I will be grateful if someone with experience in this area can confirm (preferably with links backing their assertion), that my understanding (i.e. no manual administration is required if I add new schools, courses or students to the database), is correct.
I dont know if my second question was well formed (clear) or not. If not, I will be glad to clarify further.
*VALID - by valid, I mean that it is valid in terms of not breaking referential integrity.
I doubt partitioning is as useful as you think. That said, there are a couple of other problems with what you're asking for (note: the entirety of this answer applies to MySQL 5; version 6 might be different):
columns used in KEY partitioning must be a part of the primary key. school_id, course_id and ssname are not part of the primary key.
more generally, every UNIQUE key (including the primary key) must include all columns in the partition1. This means you can only partition on the intersection of the columns in the UNIQUE keys. In your example, the intersection is empty.
most partitioning schemes (other than KEY) require integer or null values. If not NULL, ssname will not be an integer value.
foreign keys and partitioning aren't supported simultaneously2. This is a strong argument not to use partitioning.

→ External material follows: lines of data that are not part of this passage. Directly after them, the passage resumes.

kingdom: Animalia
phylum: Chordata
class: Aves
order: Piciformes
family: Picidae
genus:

Fortunately, collision free hashing is one thing you don't need to worry about, because partitioning is going to result in collisions (otherwise, you'd only have a single row in each partition). If you could ignore the above problems as well as the limitations on functions used in partitioning expressions, you could create a HASH partition with:
CREATE TABLE foobar (
...
) ENGINE=innodb
PARTITION BY HASH (school_id + course_id + ORD(ssname))
PARTITIONS 2
;
What should work is:
CREATE TABLE foobar (
id int UNSIGNED NOT NULL AUTO_INCREMENT,
school_id int UNSIGNED NOT NULL,
course_id int UNSIGNED NOT NULL,
ssname varchar(64) NOT NULL,
/* some other fields */
PRIMARY KEY (id, school_id, course_id),
INDEX idx_fb_si (school_id),
INDEX idx_fb_ci (course_id),
CONSTRAINT UNIQUE INDEX idx_fb_scs (school_id,course_id,ssname)
) ENGINE=innodb
PARTITION BY HASH (school_id + course_id)
PARTITIONS 2
;
or:
CREATE TABLE foobar (
id int UNSIGNED NOT NULL AUTO_INCREMENT,
school_id int UNSIGNED NOT NULL,
course_id int UNSIGNED NOT NULL,
ssname varchar(64) NOT NULL,
/* some other fields */
PRIMARY KEY (id, school_id, course_id, ssname),
INDEX idx_fb_si (school_id),
INDEX idx_fb_ci (course_id),
CONSTRAINT UNIQUE INDEX idx_fb_scs (school_id,course_id,ssname)
) ENGINE=innodb
PARTITION BY KEY (school_id, course_id, ssname)
PARTITIONS 2
;
As for the files that store tables, MySOL will create them, though it may do it when you define the table rather than when rows are inserted into it. You don't need to worry about how MySQL manages files. Remember, there are a limited number of partitions, defined when you create the table by the PARTITIONS *n* clause.